>> Begin Source excerpt

But most importantly, I don't see how these definitions help me write better tests, or choose what to focus on. We all know that using fewer resources is better, but that will depend on what you're testing. Nobody likes flaky tests, but telling me that unit tests are more reliable than integration tests won't help me write better code.
What I would like to see instead are concrete suggestions on how to improve each of these categories, regardless of the test type. For example, not relying on time or sleeping in tests is always good to minimize flakiness. Similarly for relying on system resources like the disk or network; that should be done almost exclusively by E2E and integration tests, and avoided (mocked) in unit tests. There should also be more discussion about what it takes to make code testable to begin with. TDD helps with this, but you don't need to practice it to the letter if you keep some design principles in mind while you're writing code that will make it easier to test later.
I've seen many attempts at displacing the traditional test pyramid over the years, but so far it's been the most effective guiding tool in all projects I've worked on. The struggle that most projects experience with tests stems primarily from not following its basic principles.
> If anything, unit tests are the most brittle and susceptible to low-level changes.
I don't find this to be the case if the unit tests are precise (which they should be).
That is, if you are writing non-flaky unit tests which do all the "right" unit-testy things (using fakes/dependency injecting well and so isolating and testing only the unit under test), you should end up with a set of tests that
- Fails only when you change the file/component the test relates to
- Isn't flaky (can be run ~10000 times without failing)
- Is quick (you can do the 10000 run loop above approximately interactively, in a few minutes, by running in parallel saturating a beefy workstation)
This compares to integration/e2e tests which inherently break due to other systems and unrelated assumptions changing (sometimes legitimate, sometimes not), and can have rates of flakyness of 1-10% due to the inherent nature of "real" systems failing to start occasionally and the inherently longer test-debug cycle that makes fixing issues more painful (root causing bug that causes a test to fail 1% of the time is much easier when the test takes .3 CPU-seconds than when it takes 30 or 300 CPU-seconds).
Very few tests I see are actually unit tests in the above sense, many people only write integration tests because the code under test is structured in inherently un- or difficult- to test ways.
That's true. I probably used brittle in the wrong sense there.
What I mean is that after any code change that isn't a strict refactoring you will inevitably have to touch one or more unit tests. If you're adding new functionality, you need to test different code paths; if you change existing functionality, you need to update the related test(s); if you're fixing a bug, you need to add a unit test that reproduces it, and so on. All this means is that unit tests take the most effort to maintain, so I'm not sure why the article claims they have "high" maintainability, or that that's a good thing. In contrast, higher-level tests usually require less maintenance, assuming they're stable and not flaky, since you're not touching them as often.
> Very few tests I see are actually unit tests in the above sense, many people only write integration tests because the code under test is structured in inherently un- or difficult- to test ways.
Very true. I think the recent popularization of alternative guidelines like The Testing Trophy is precisely because developers are too lazy to properly structure their code to make pure unit testing possible, and see the work of maintaining unit tests as too much of a chore, so they make up arguments that there's no value in them. This couldn't be farther from the truth, and is IMO an irresponsible way to approach software development.
Sure. But how do you achieve that in practice? All functions can't be pure, and at some point you need to handle messy I/O and deal with nondeterminism. How you structure your code in the best way to do that, while also ensuring you can write useful tests? None of this is trivial.

>> End Source excerpt

• _Challenge 1_:
In the thread on software testing, what rate of flakiness can integration and end-to-end tests have?
• _Challenge 2_:
Write the next part of the thread on software testing, picking up after its final sentence.

>> Begin Supplied data

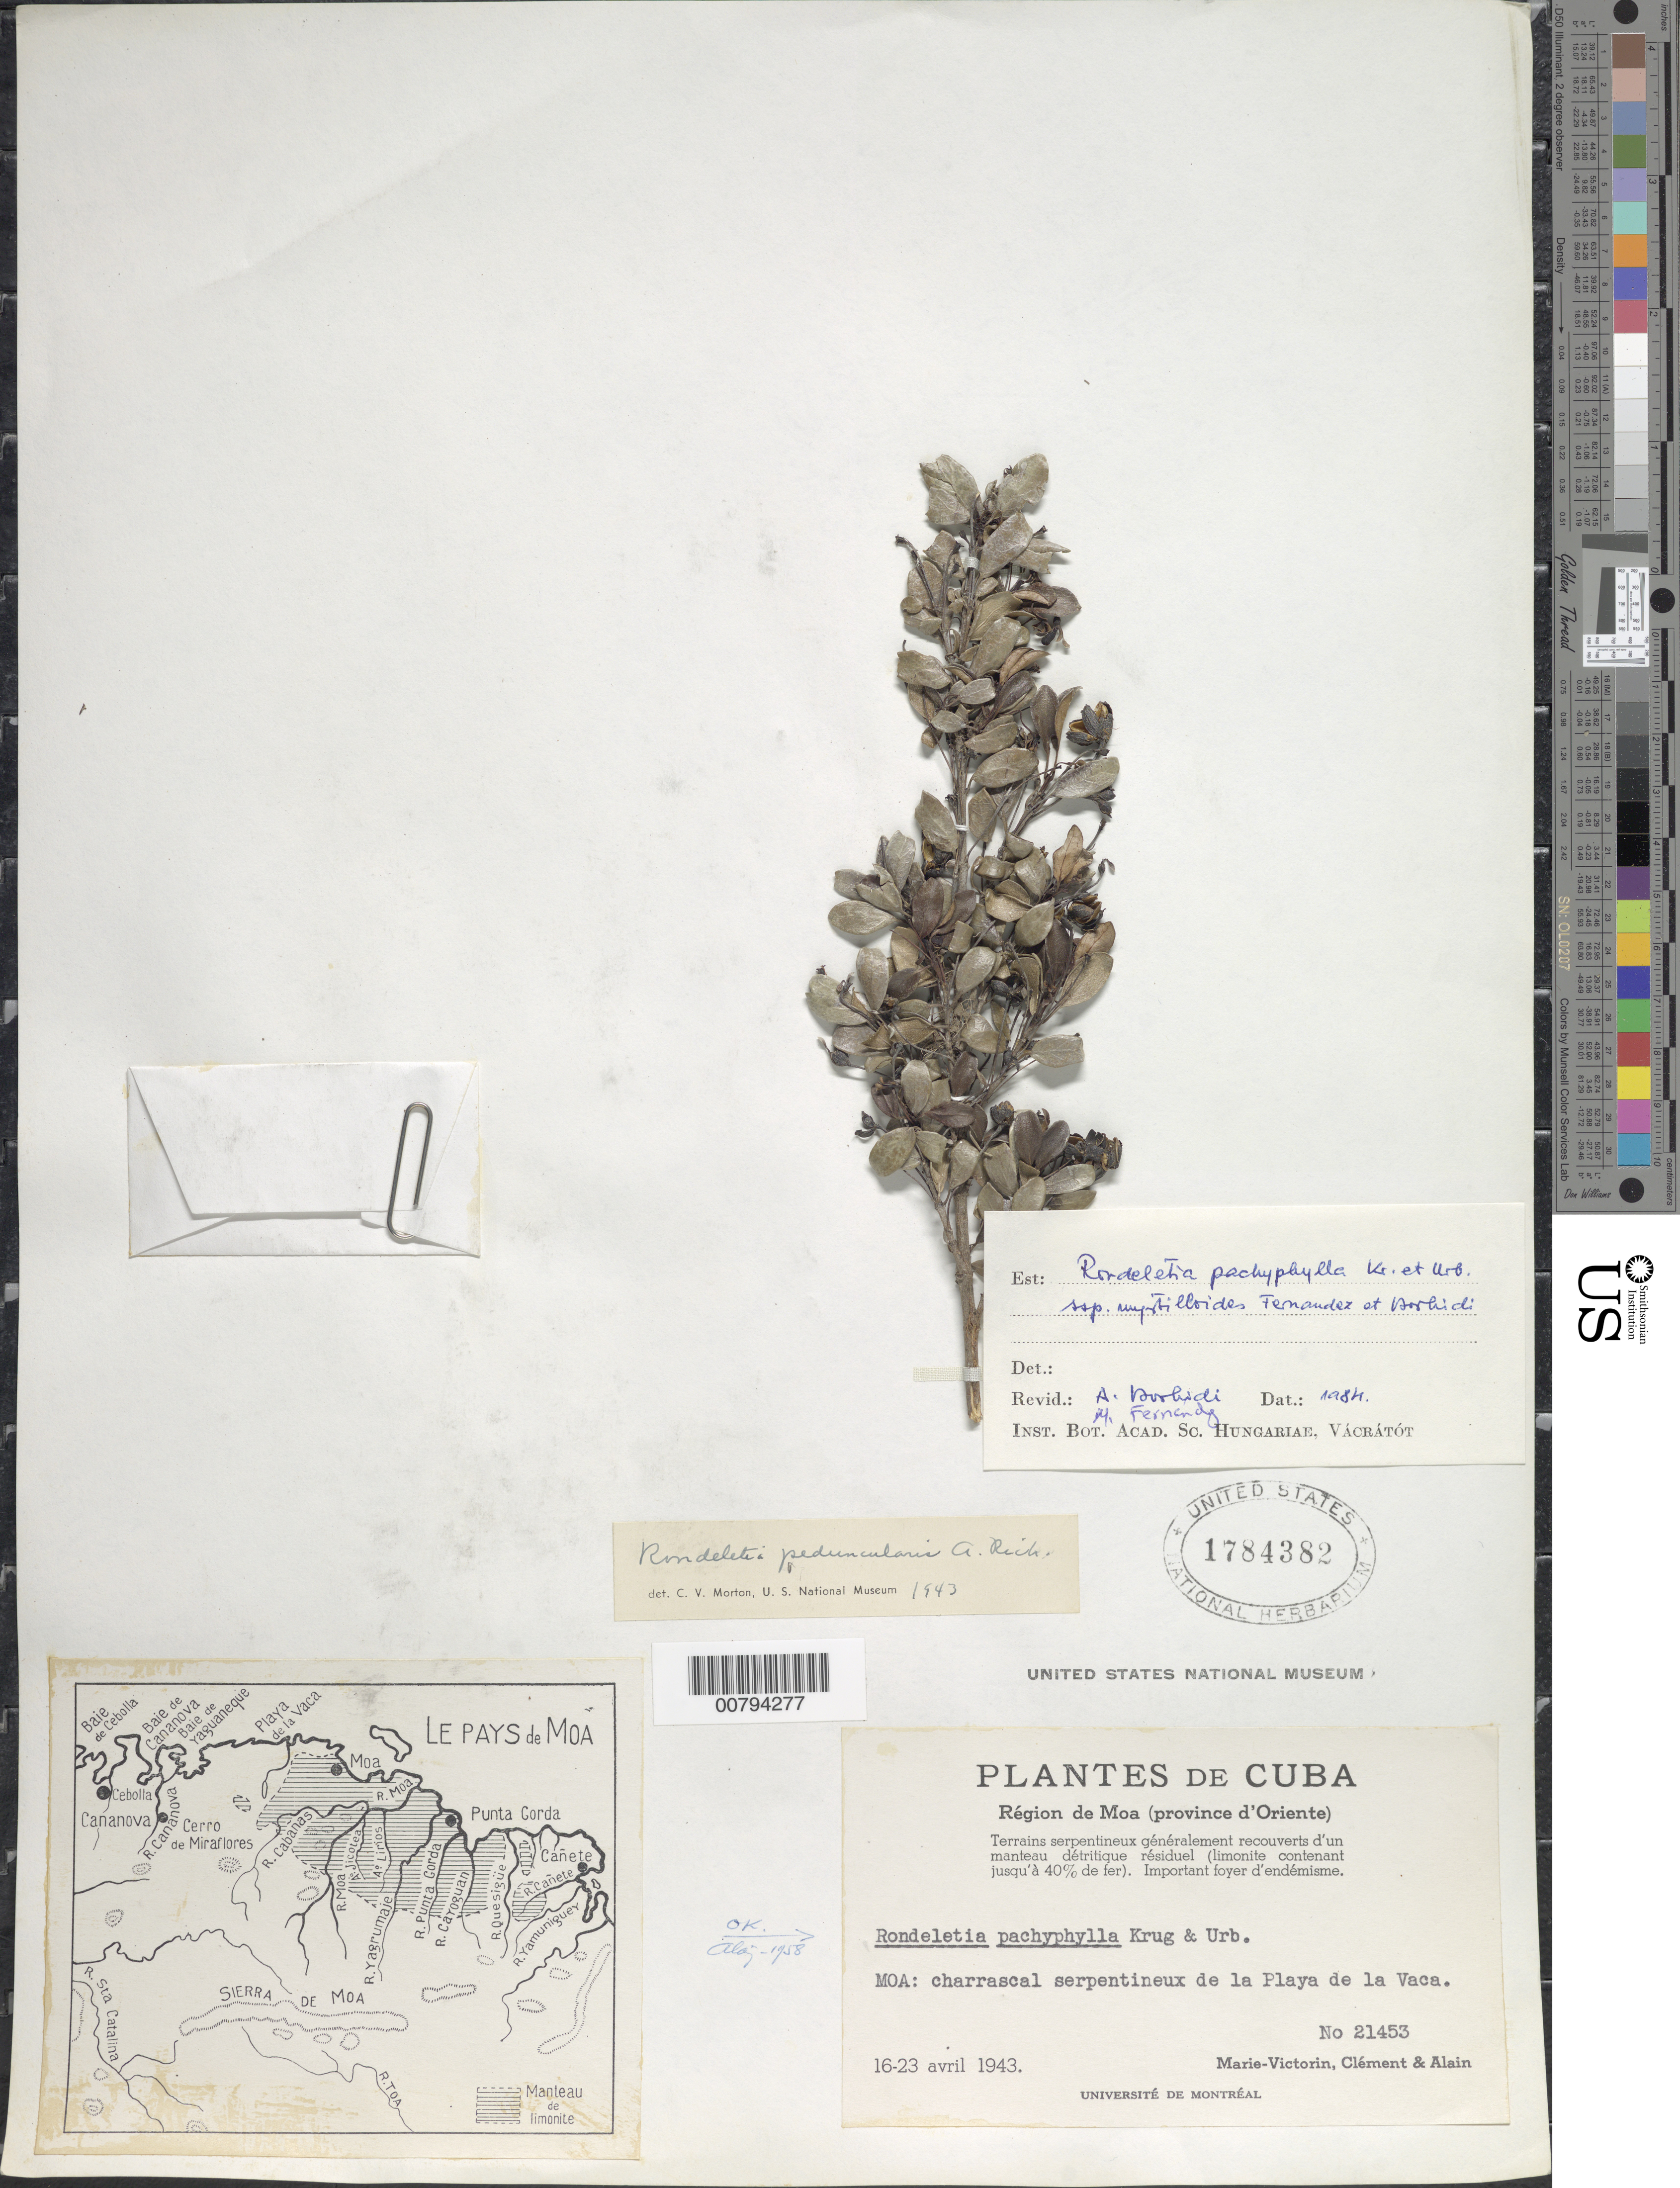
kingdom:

>> End Supplied data
>> Begin Supplied data

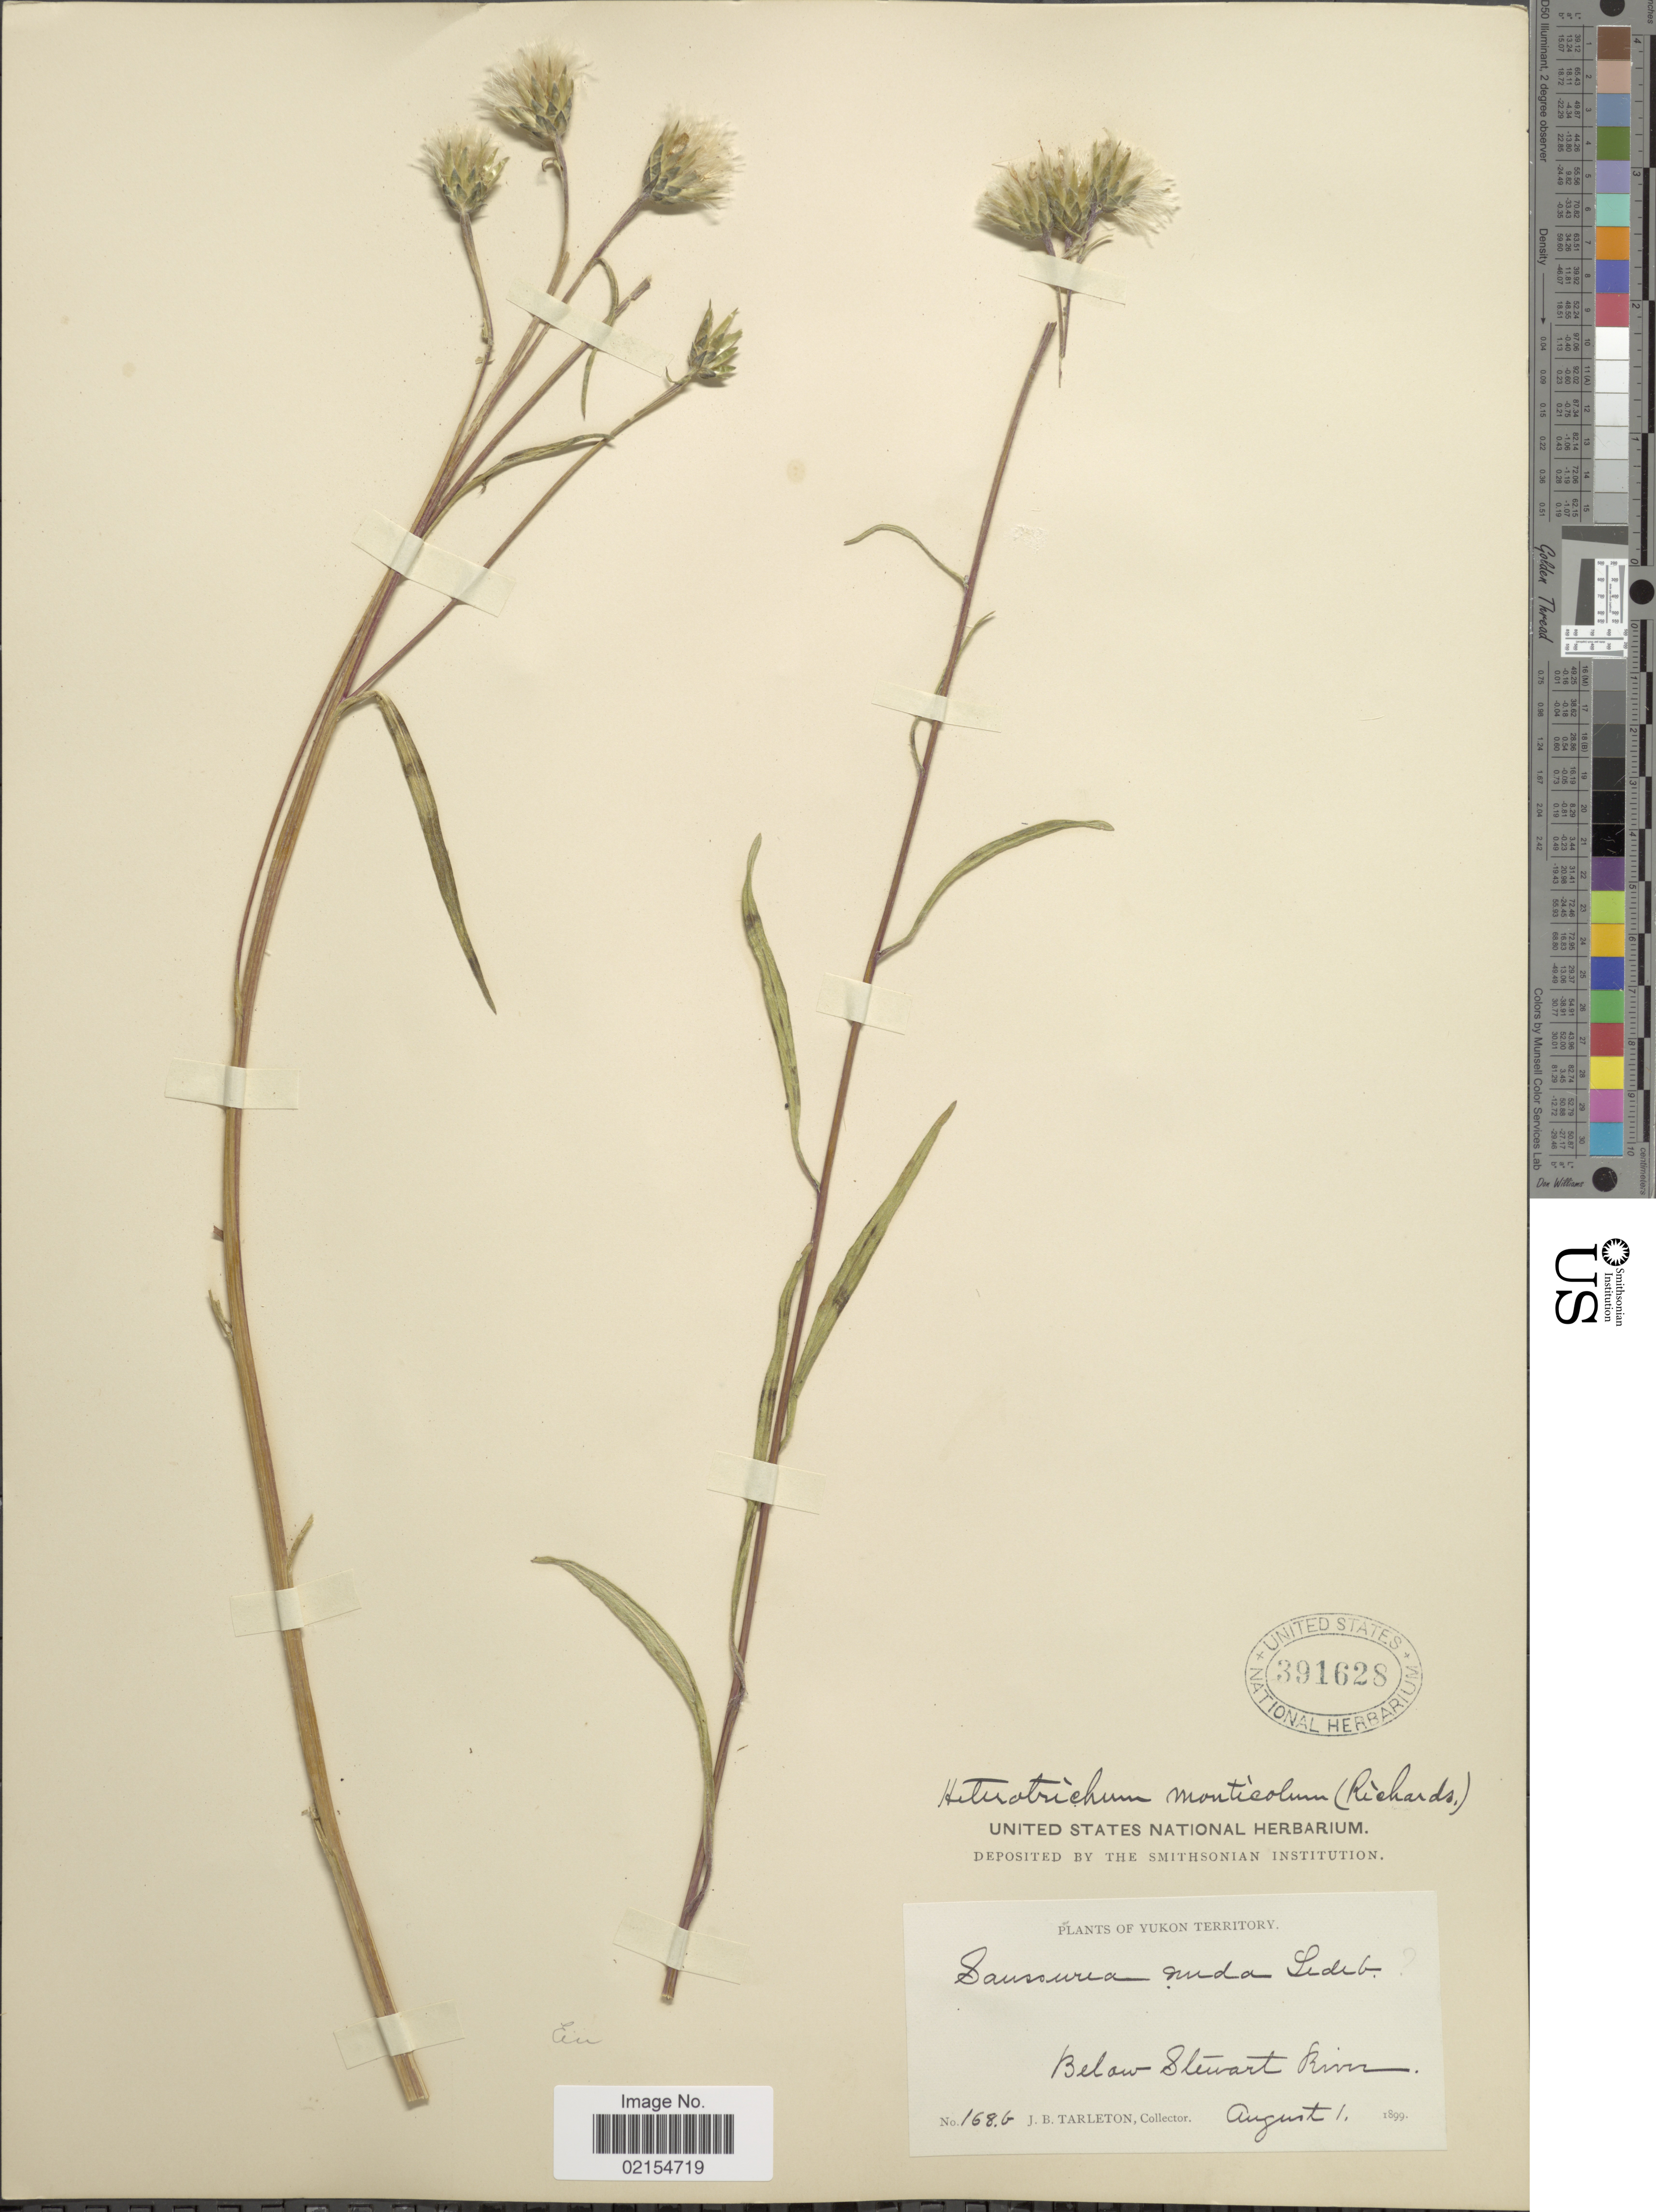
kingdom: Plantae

>> End Supplied data

• _Result 1_:
1-10%

• _Result 2_:
After I wrote my comment, I realized I was actually somewhat wrong (I have been in this debate, on the anti-TDD side, for quite some time now, but it was kind of hard to figure out why for me, but I think I finally got it). Testability is more than just the referential transparency, RT it is a necessary but not sufficient condition for testability.
> But how do you achieve that in practice?
The way to achieve referential transparency is, in my mind, functional programming. Specifically, use monads to model side effects. You can model any computer system as a composition of lambda terms exchanging data (specific subset of terms) monadically, so in theory, this can be achieved. So you can imagine any program as a tree of functions, each builds a more complex function as a composition of smaller, simpler functions, until the whole program is put together in the main() function.
However, I need to add two other conditions that for a program to be testable: Each function to which you decompose your program has to (2) be reasonably short (has to have limited number of compositions) and (3) has to have a clear specification, based on which it can be determined, whether the function in itself is correct. The condition (2) is strictly speaking not required, but because we are humans with limited ability to understand, we want it to help us create (3).
Now I believe that the more you have RT and (3), your program is more testable. This is because that testing is pretty much just partial type-checking by sampling - you create some sample values of the type you expect, and you verify that the program produces expected values. The advantage of sampling is that you don't have to formally specify your types, so you don't need complete formal specification. The conditions RT and (3) are pretty much necessary if you want to properly type your programs (for example, we could specify every function using a type in dependent type theory).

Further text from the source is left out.